Muitos indivíduos altamente respeitáveis dos tempos antigos e modernos eram homossexuais, vários dos maiores homens, entre eles (Platão, Michelangelo, Leonardo da Vinci, etc.). É uma grande injustiça perseguir a homossexualidade como crime – além de ser uma imensa crueldade, mas se você não quiser acreditar em mim, leia os livros de Havelock Ellis.
Ao me perguntar se eu posso ajudar, você quer dizer, suponho, se posso abolir a homossexualidade e instaurar a “normalidade” da heterossexualidade em seu lugar. A resposta é que de maneira geral não podemos prometer tais resultados. Em determinados casos conseguimos despertar tendências heterossexuais reprimidas, que estão presentes em todos os homossexuais, mas na maioria dos casos não é mais possível. Trata-se de uma questão de traços individuais e também depende da idade da pessoa e por isto os resultados do tratamento não podem ser previstos.
O que a psicanálise pode fazer por seu filho é algo muito mais específico. Se ele é infeliz, neurótico, dilacerado por conflitos, inibido em sua vida social, a ela pode trazer harmonia, paz de espírito e eficiência, quer ele siga homossexual ou se modifique. Tanto faz. Se você se convencer de que ele deve fazer análise comigo – o que eu não espero que aconteça – ele terá de vir para Viena. Eu não tenho nenhuma intenção de sair daqui. No entanto, não esqueça de confirmar em sua resposta.

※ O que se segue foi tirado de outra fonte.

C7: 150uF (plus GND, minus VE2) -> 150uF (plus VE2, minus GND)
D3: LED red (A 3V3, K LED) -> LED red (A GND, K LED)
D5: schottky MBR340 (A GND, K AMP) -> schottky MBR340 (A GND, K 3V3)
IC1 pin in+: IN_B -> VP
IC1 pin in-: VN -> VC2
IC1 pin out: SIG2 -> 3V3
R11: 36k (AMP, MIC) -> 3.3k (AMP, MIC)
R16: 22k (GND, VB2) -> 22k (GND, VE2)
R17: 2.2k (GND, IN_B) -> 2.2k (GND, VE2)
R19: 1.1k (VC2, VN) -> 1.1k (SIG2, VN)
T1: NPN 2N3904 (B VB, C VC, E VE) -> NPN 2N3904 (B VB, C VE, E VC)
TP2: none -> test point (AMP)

Atenciosamente seu com os melhores votos.
Freud
P.S. Não achei difícil entender a sua letra. Espero que você não ache complicado a minha, uma vez que o meu inglês ainda é um tanto complicado.
Estamos num momento em que alguns poderes, autoridades e instituições de maneira geral se atrevem a “definir” arbitrariamente o que é normal e o que doentio, mas a natureza não se preocupa com nada disto e segue o seu destino. Sobre tratar o não o deixar de tratar, isto é uma questão íntima de cada pessoa em particular, quando se sente incomodada e deseja “mudar”, tornando-se isto ou aquilo livremente.

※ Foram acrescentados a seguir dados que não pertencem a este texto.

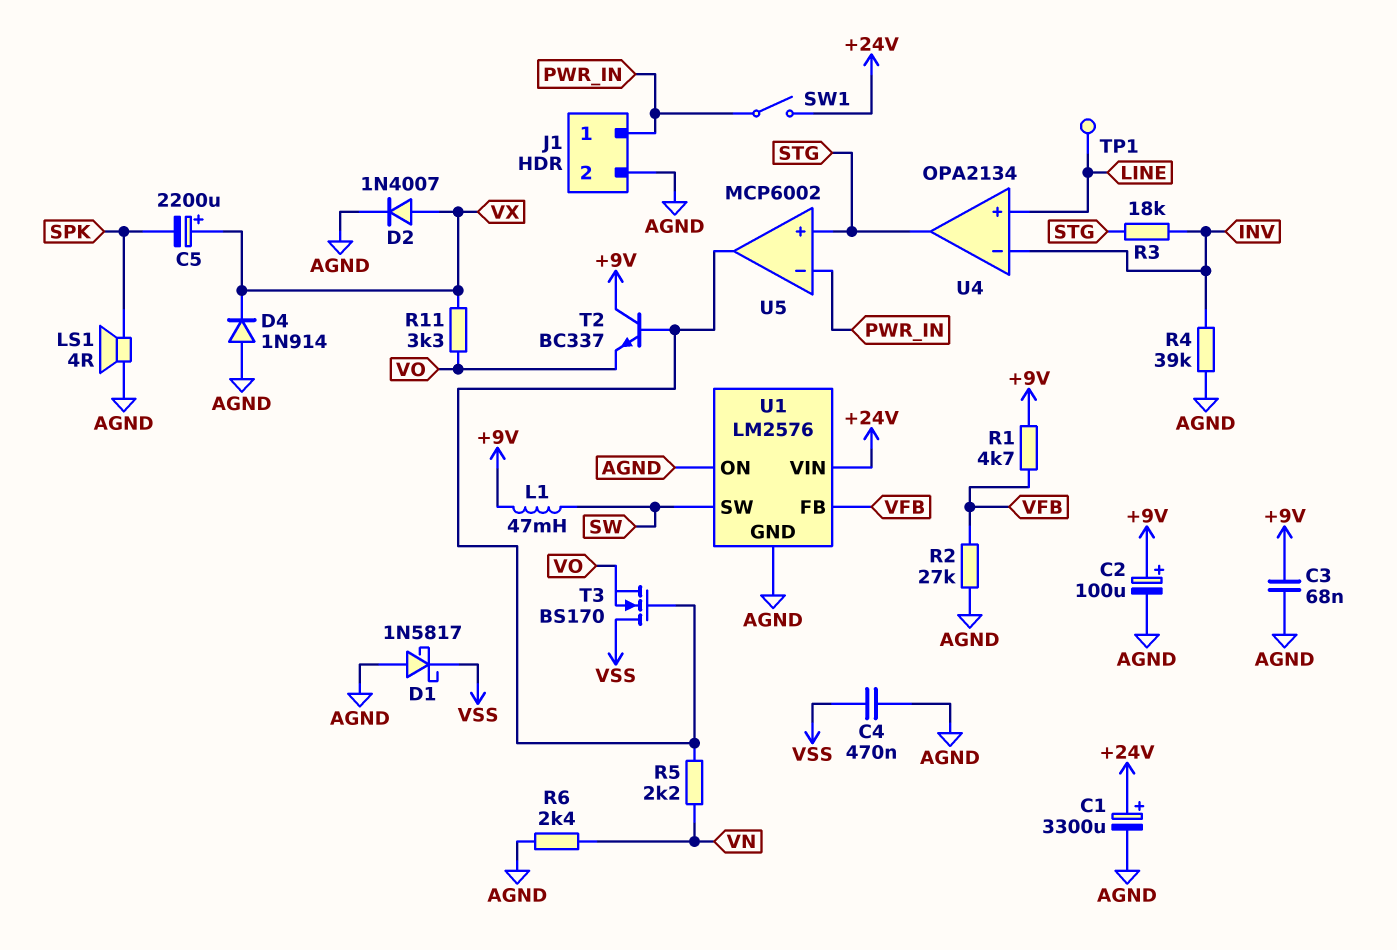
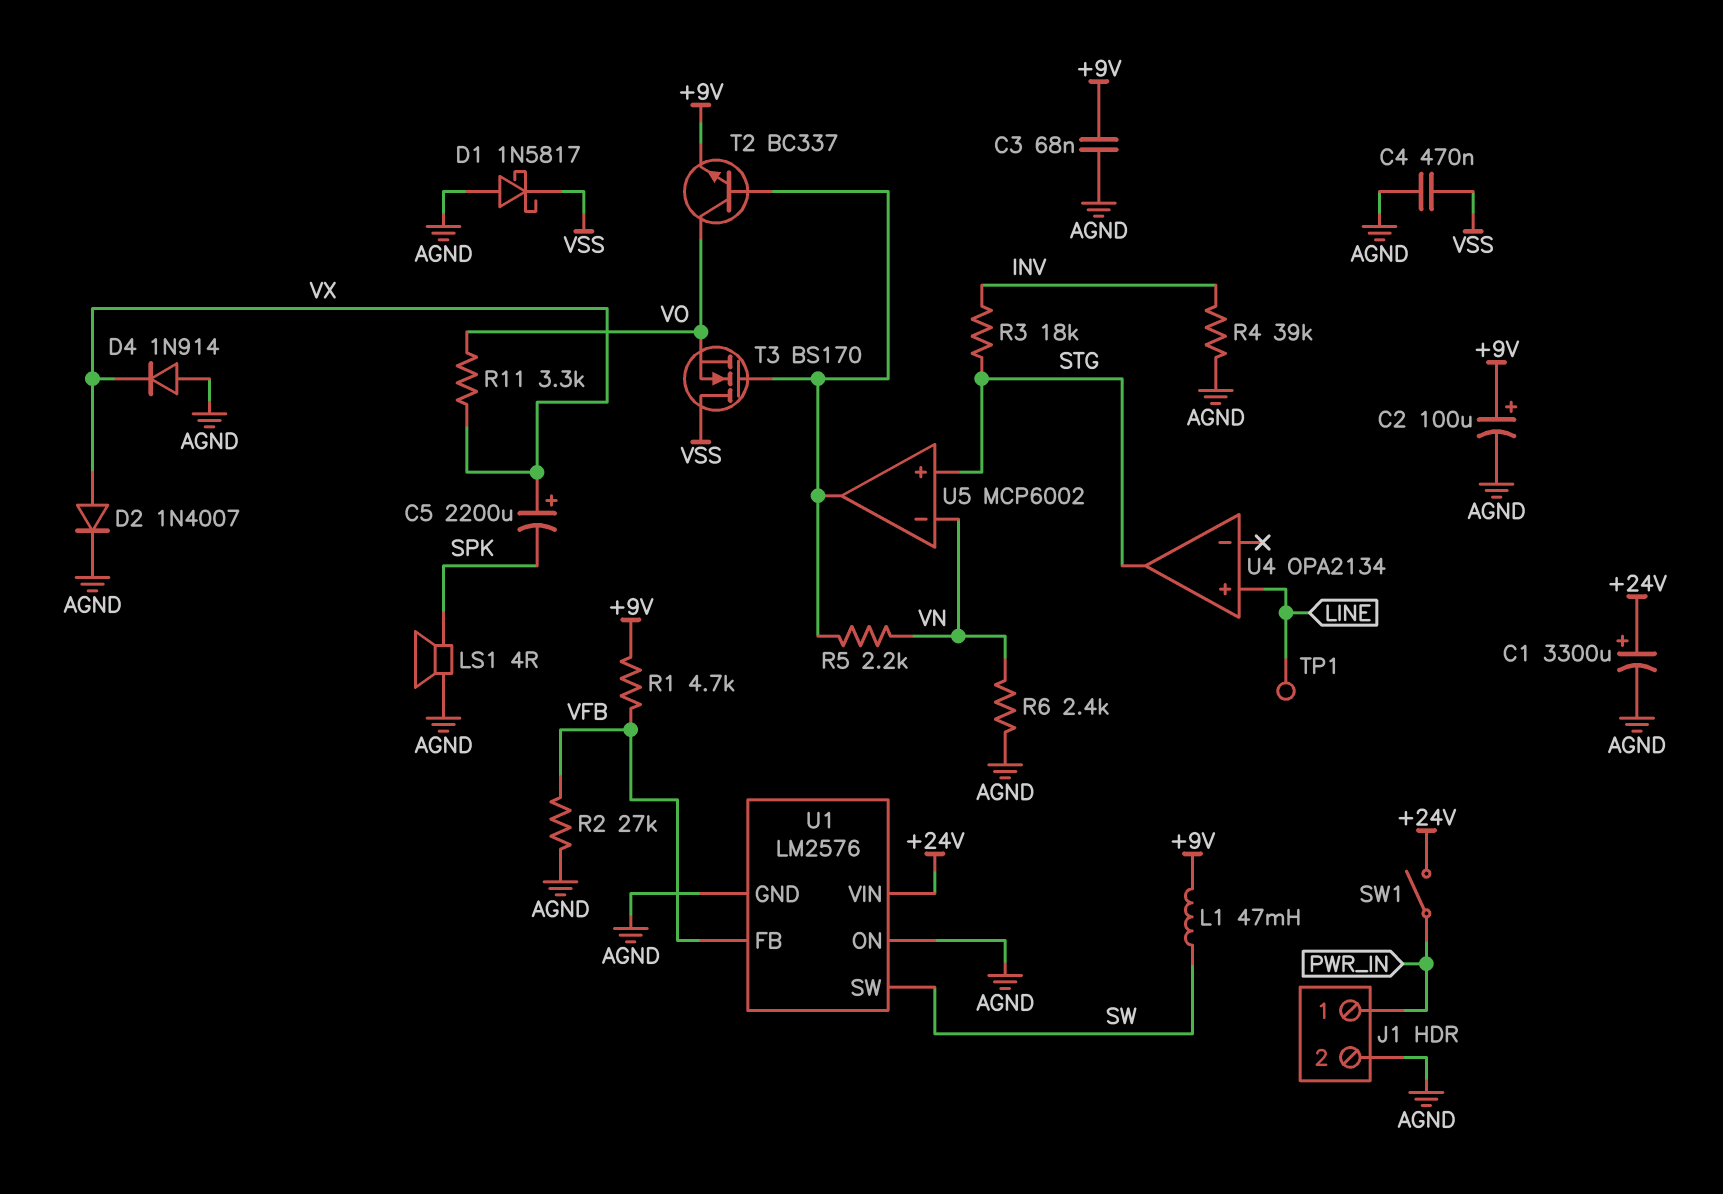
T2: NPN BC337 (B U5/out, C +9V, E VO) -> NPN BC337 (B U5/out, C VO, E +9V)
U4 pin in-: INV -> none
U5 pin in-: PWR_IN -> VN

O que importa de verdade é que uma boa psicoterapia, como dizia o velho e sábio Prof. Milton Erickson, é aquela que a gente cria sob demanda e que é cortada sob medida na grande alfaiataria da alma. “Como cada pessoa é única no mundo, também devemos inventar uma terapia única e exclusiva que responda aos anseios de cada pessoa”. Não devemos usar teorias como se fossem “camas de Procusto” e muito menos determinar por leis ou decretos o que é normal e o que é anormal e consequentemente cometermos a loucura desvairada de curar doenças que inventamos, mesmo porque, a loucura construída flui da cabeça dos seus inventores, e portanto, é um mal que não existe.